Escuchar a la Orquesta de Córdoba fuera de su caja de cartón habitual, el Gran Teatro, es un verdadero placer auditivo. La ocasión la brindaba el Festival de Piano Rafael Orozco. Y el espacio de circunstancias, las naves de Almanzor de la incomparable Mezquita de Córdoba, lugar tan bello como terrible para el sonido por su enigmática acústica. La Orquesta se reveló con los mil colores que atesora y que no podemos disfrutar, aunque la excesiva reverberación no contribuía a la claridad de planos. La ausencia de muros verticales que dirigieran el sonido hacía que los instrumentos situados al fondo se oyeron más lejanos de lo que realmente estaban. Por contra, los bajos parecían redoblados y los pizzicati de la cuerda, amplificados del relieve que adquirían.

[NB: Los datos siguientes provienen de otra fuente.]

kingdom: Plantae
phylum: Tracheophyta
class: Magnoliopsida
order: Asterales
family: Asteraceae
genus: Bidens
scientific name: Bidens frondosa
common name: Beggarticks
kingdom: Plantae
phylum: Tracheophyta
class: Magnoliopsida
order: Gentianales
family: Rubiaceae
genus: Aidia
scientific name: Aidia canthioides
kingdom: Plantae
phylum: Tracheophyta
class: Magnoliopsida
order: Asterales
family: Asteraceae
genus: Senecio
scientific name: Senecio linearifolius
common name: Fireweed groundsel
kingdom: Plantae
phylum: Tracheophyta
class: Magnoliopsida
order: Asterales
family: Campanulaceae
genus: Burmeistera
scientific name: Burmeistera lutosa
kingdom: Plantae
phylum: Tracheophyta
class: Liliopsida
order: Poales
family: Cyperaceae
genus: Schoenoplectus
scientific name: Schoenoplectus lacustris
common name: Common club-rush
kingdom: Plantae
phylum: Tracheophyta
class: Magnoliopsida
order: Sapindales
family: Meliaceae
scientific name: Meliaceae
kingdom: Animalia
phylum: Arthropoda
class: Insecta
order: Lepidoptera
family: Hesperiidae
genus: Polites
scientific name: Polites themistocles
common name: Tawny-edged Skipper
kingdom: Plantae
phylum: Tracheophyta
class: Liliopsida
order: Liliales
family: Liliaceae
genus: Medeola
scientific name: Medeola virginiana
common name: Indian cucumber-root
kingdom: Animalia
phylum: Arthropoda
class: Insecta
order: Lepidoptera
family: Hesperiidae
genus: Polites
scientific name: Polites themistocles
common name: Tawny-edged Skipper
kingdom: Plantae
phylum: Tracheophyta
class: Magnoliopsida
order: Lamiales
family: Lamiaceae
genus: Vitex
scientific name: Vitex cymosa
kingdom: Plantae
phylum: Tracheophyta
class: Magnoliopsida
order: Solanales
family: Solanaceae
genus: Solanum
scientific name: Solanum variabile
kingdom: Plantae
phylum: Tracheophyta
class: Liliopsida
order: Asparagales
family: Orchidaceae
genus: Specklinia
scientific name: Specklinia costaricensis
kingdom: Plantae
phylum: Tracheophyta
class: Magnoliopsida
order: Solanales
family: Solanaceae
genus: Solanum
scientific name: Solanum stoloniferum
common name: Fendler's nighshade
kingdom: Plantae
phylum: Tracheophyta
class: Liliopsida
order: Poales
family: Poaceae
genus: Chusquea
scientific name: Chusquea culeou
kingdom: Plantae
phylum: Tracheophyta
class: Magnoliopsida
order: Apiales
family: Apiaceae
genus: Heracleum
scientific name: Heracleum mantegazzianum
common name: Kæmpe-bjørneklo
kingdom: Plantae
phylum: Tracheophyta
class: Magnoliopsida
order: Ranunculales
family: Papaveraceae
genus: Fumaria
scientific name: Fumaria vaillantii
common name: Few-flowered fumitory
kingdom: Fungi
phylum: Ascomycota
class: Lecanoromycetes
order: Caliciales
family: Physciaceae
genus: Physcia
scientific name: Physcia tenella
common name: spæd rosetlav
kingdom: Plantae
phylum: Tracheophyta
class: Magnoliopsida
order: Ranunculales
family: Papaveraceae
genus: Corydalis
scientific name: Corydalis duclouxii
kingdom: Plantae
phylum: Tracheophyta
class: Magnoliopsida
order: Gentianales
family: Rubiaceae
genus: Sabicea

En cualquier caso, el piano, o mejor dicho, Josu de Solaun al piano, llegaba a comerse a la orquesta por momentos, tal fue lo imperial de su presencia.

El compositor pozoalbense Lorenzo Palomo (1938) aclaró al final del concierto la razón de un programa tan exótico. Fue en Valencia, siendo él director de la Sinfónica, donde coincidiera con el insigne pianista cordobés Orozco, que resultó ser "Rafalín", su antiguo compañero de conservatorio en Córdoba. En atriles entonces, el Concierto de Piano de Chaikovski. Ahora también, acompañando a sus Nocturnos de Andalucía, en versión para piano y orquesta estrenada en 2021, cerrando el círculo. Tour de force para cualquier pianista concertante por la dificultad de ambas obras. Una, cumbre del virtuosismo. Otra, la pieza más difícil del repertorio concertístico español tras las Noches en los Jardínes de España de Falla. Hay que estar un punto fuera de lo cabal para asomarse de esta forma al precipicio. Solaun, en perfecta simbiosis con la Orquesta de Córdoba y con Domínguez-Nieto al podio, acreditó estarlo con dos lecturas de impacto, modélica la de Palomo, controvertida la de Chaikovski.

Nocturnos de Andalucía, composición original para guitarra y orquesta de 1996 para Frühbeck de Burgos y Pepe Romero, es, en palabras de su compositor, un ejercicio de melancolía y remembranza de la tierra de la infancia. La obra, de inatacable escritura, de inspirada veta melódica y rítmica y de fina orquestación, se escucha con gran placer para el oyente, que siente estar pisando en todo momento "tierra conocida". En el vibrante Brindis a la noche, la delicada Sonrisa truncada de una estrella o el mercurial Ráfaga asoman sonidos, ritmos, efectos, que uno asocia inmediatamente con los sospechosos habituales: Stravinsky, Ravel, Bartok, Falla... Como con la música de John Williams, es inevitable que durante el deleite aflore cierta sensación de deja vù. Pianista, orquesta y director se emplearon a fondo en una interpretación canónica, con todos los atributos que uno asocia a la música española, elegancia, misterio o evocación, destacando especialmente en un Nocturno de Córdoba delicadamente paladeado.

Si en la obra de Palomo sirvió para comprobar la técnica sobrada y la capacidad inmersiva de Solaun, en Chaikovski el despliegue de fogosidad e ímpetu hizo que el concierto pasara sobre nosotros como un vendaval. Se notaba que el pianista le tiene tomada la horma desde que ganara con él el Concurso internacional de piano George Enescu en 2014. Desde la llamada de trompa inicial y los poderosísimos acordes del piano sobre la que se levanta la memorable melodía, la interpretación fue tan deprisa, fue tan trepidante, que no dio ocasión al respiro ni a que emergiera el carácter ciclotímico que encierra el primer movimiento o la dulzura melancólica del segundo, planteado desde la sonrisa y un carácter interlúdico. El tercero se convirtió en un auténtico festival de la velocidad: arrancó desbocado, se desarrolló frenéticamente, y tras el crescendo de la orquesta previo a la recapitulación, donde Domínguez-Nieto dejó entrever un destello de la sabiduría constructiva de sus recientes Bruckner, batuta y pianista enloquecieron en un final de infarto que desembocó en una ovación de órdago. Tanta exhibición, tanto torrente ígneo, aupó a los intérpretes ligeramente por encima de la música, hurtándonos ese concierto de Chaikovski soñado que, de haber bajado el voltaje, podían habernos regalado. De premio, en medio de la locura generalizada, un Nocturno de Córdoba aún más ensoñado.